Meet Emma Noyes

Aug 31, 2022

Until Feb. 1, 2023, we were Group Health Foundation. This post was written under our former identity. To learn more about our new name, read our announcement here.

Emma standing beside a lake and patch of flowers dressed in black pants, tan sweatshirt, denim vest, and woven hat carrying her son wrapped in a blanket.

Emma Noyes holding her son near Lake Roosevelt during the 2022 intertribal river canoe journey to Kettle Falls.

Emma Noyes is Group Health Foundation’s new research director and advances research efforts to support the long-term visions of grantee organizations working to build power in Washington state. She guides the foundation’s implementation of values-aligned research and ensures GHF can translate that information into action.

Emma brings expansive knowledge and expertise to the role, having previously worked at Indigenous and community-based research institutes at the University of Washington and the University of New Mexico. Most recently, she was a program officer with Empire Health Foundation in Spokane.

What initially drew Emma to GHF was the articulation of its values. “Specifically, being able to say that racial equity and collective liberation are going to be the center of our focus was very important to me and made me think, ‘Wow, I really want to learn more.’”
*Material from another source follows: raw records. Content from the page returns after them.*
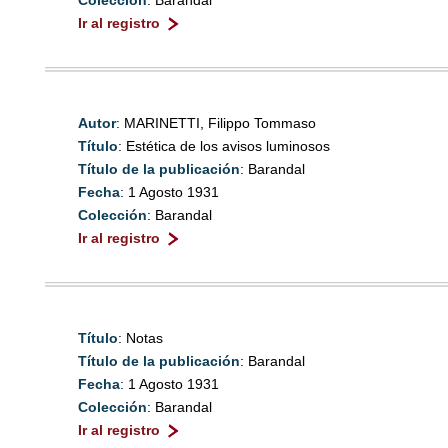
Colección
: Barandal
Ir al registro
Autor
: MARINETTI, Filippo Tommaso
Título
: Estética de los avisos luminosos
Título de la publicación
: Barandal
Fecha
: 1 Agosto 1931
Colección
: Barandal
Ir al registro
Título
: Notas
Título de la publicación
: Barandal
Fecha
: 1 Agosto 1931
Colección
: Barandal
Ir al registro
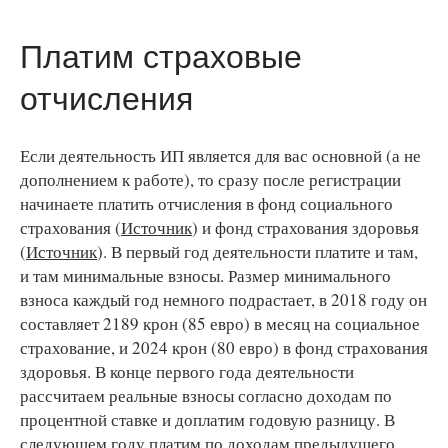
Платим страховые
отчисления
Если деятельность ИП является для вас основной (а не
дополнением к работе), то сразу после регистрации
начинаете платить отчисления в фонд социального
страхования (
Источник
) и фонд страхования здоровья
(
Источник
). В первый год деятельности платите и там,
и там минимальные взносы. Размер минимального
взноса каждый год немного подрастает, в 2018 году он
составляет 2189 крон (85 евро) в месяц на социальное
страхование, и 2024 крон (80 евро) в фонд страхования
здоровья. В конце первого года деятельности
рассчитаем реальные взносы согласно доходам по
процентной ставке и доплатим годовую разницу. В
следующем году платим по доходам предыдущего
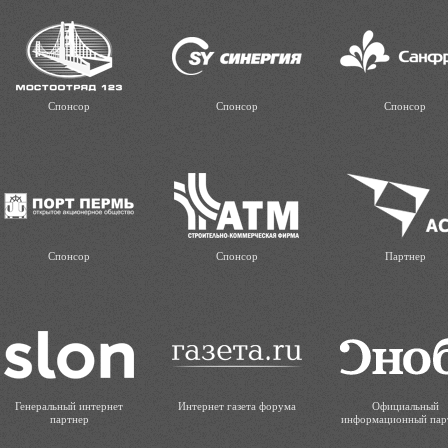
Спонсор
Спонсор
Спонсор
Спонсор
Спонсор
Партнер
Генеральный интернет
Интернет газета форума
Официальный
партнер
информационный пар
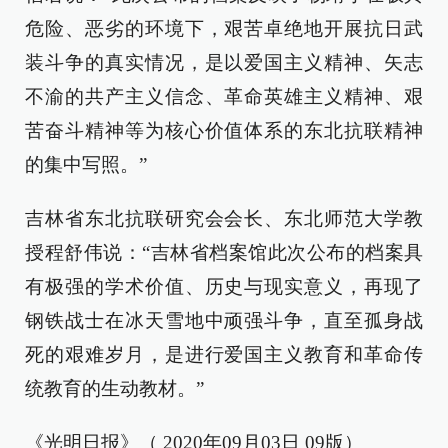
危险、恶劣的环境下，艰苦卓绝地开展抗日武
装斗争的真实情况，是以爱国主义精神、矢志
不渝的共产主义信念、革命英雄主义精神、艰
苦奋斗精神等为核心价值体系的东北抗联精神
的集中写照。”
吉林省东北抗联研究会会长、东北师范大学教
授程舒伟说：“吉林省档案馆此次公布的档案具
有极强的学术价值、历史与现实意义，再现了
钢铁战士在冰天雪地中顽强斗争，直至孤身战
死的艰难岁月，是进行爱国主义教育和革命传
统教育的生动教材。”
《光明日报》（ 2020年09月03日 09版）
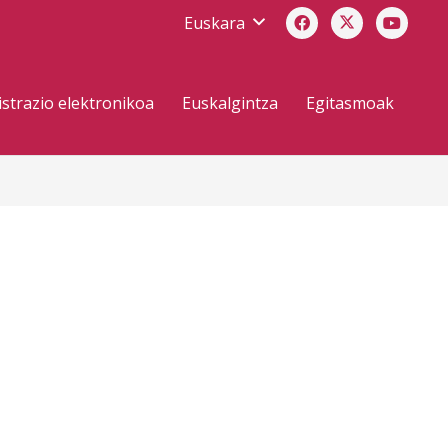
Euskara
strazio elektronikoa
Euskalgintza
Egitasmoak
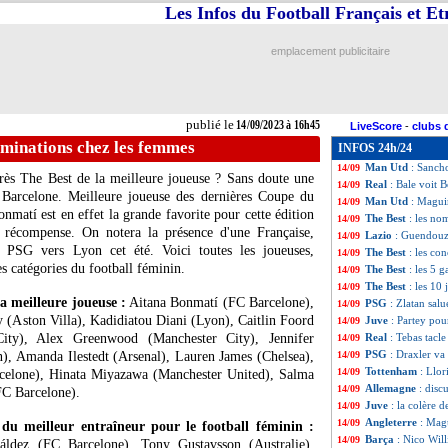
Les Infos du Football Français et E
Ars
: Benzema fai
14/09
Man City
: deux 
14/09
Lens
: Spierings 
14/09
emplacement publicitaire
Rennes
: coup du
14/09
PSG
: Lee libéré 
14/09
Tottenham
: Bal
14/09
Juve
: Tacchinard
14/09
publié le
14/09/2023 à 16h45
LiveScore
-
clubs 
PSG
: un examen
14/09
ominations chez les femmes
INFOS 24h/24
PSG
: au moins 2
14/09
Man Utd
: Sancho
14/09
rès The Best de la meilleure joueuse ? Sans doute une
Real
: Bale voit 
14/09
 Barcelone. Meilleure joueuse des dernières Coupe du
Man Utd
: Maguir
14/09
atí est en effet la grande favorite pour cette édition
The Best
: les no
14/09
récompense. On notera la présence d'une Française,
Lazio
: Guendouzi
14/09
du PSG vers Lyon cet été. Voici toutes les joueuses,
The Best
: les co
14/09
s catégories du football féminin.
The Best
: les 5 
14/09
The Best
: les 10
14/09
a meilleure joueuse :
Aitana Bonmatí (FC Barcelone),
PSG
: Zlatan salu
14/09
 (Aston Villa), Kadidiatou Diani (Lyon), Caitlin Foord
Juve
: Partey po
14/09
ity), Alex Greenwood (Manchester City), Jennifer
Real
: Tebas tacl
14/09
PSG
: Draxler va
, Amanda Ilestedt (Arsenal), Lauren James (Chelsea),
14/09
Tottenham
: Llor
14/09
elone), Hinata Miyazawa (Manchester United), Salma
Allemagne
: dis
14/09
FC Barcelone).
Juve
: la colère 
14/09
Angleterre
: Mag
14/09
du meilleur entraîneur pour le football féminin :
Barça
: Nico Wil
14/09
áldez (FC Barcelone), Tony Gustavsson (Australie),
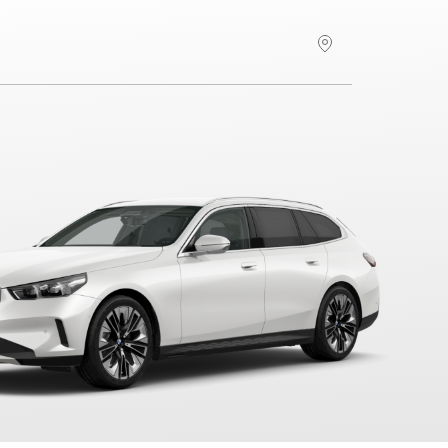
Hitta återförsäljare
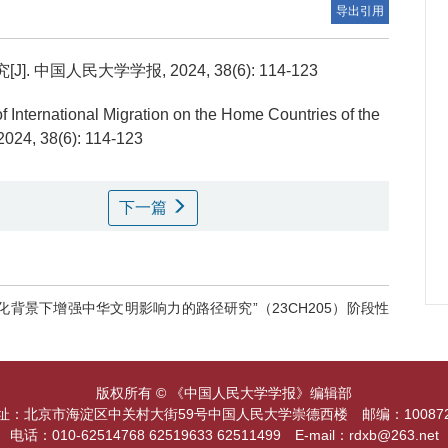
导出引用
人民大学学报, 2024, 38(6): 114-123
f International Migration on the Home Countries of the
 2024, 38(6): 114-123
下一篇
化背景下增强中华文明影响力的路径研究”（23CH205）阶段性
版权所有 © 《中国人民大学学报》编辑部
址：北京市海淀区中关村大街59号中国人民大学崇德西楼 邮编：1008
电话：010-62514768 62519633 62511499 E-mail：rdxb@263.net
Having developed a strong interest in research ethics, Emma recognizes that for many communities, including her own, research has created harm, perpetuated stereotypes, and wholly undervalued or overlooked community knowledge and expertise. In her new role, she strives to maximize community benefit through the research division’s approach to community-driven research, communities’ ownership of and access to data, and the dissemination of information that inspires action.

Emma is an enrolled member of the Confederated Tribes of the Colville Reservation and grew up in the Omak district of the reservation where she spent a lot of time getting to know the land. “I was fortunate to be from a family that spent a lot of time on the land and on the water.” Gathering traditional foods, whether for a community feast or to keep an elder’s cupboards full, is how Emma learned to be a good helper. She lives by the cultural guidance to “recognize your gifts, hone your gifts, and use them to help the people.” In her culture, gifts are not simply innate abilities or talents, they include emotions and the full range of capacities that individuals, communities, and the natural world share.

Emma comes from a family of creative people. Their influence on her work is clear in her holistic approach. “I was raised by a family of artists. My dad is a carver of stone, wood, bone, and horn, and my mom plays the upright bass.” Emma shares, “I’ve had the privilege of having a dual career embracing art and doing work as an illustrator and being able to bring art into the public health sphere.”

Emma has lived in Spokane for nearly a decade. While different from her upbringing in Okanogan County, living on the ancestral homelands of the Spokane people reminds her of her youth. She sees it as a wonderful place to be immersed in Indigenous cultural revitalization work, especially around language.

“My daughter goes to a full-day immersion school here in Spokane. We’re hoping our son will also get to go there when he’s older,” she says. “That’s what brings me to living in Spokane. I think it’s the only place where my daughter could really have that experience, and that’s part of what grounds us here.”

A person with their back facing the camera standing on a blue industrial lift painting animal illustrations on a white wall in black ink.

Emma painting a mural in Nelson, BC, a city on the traditional homelands of the Lakes band of the Colville Tribes.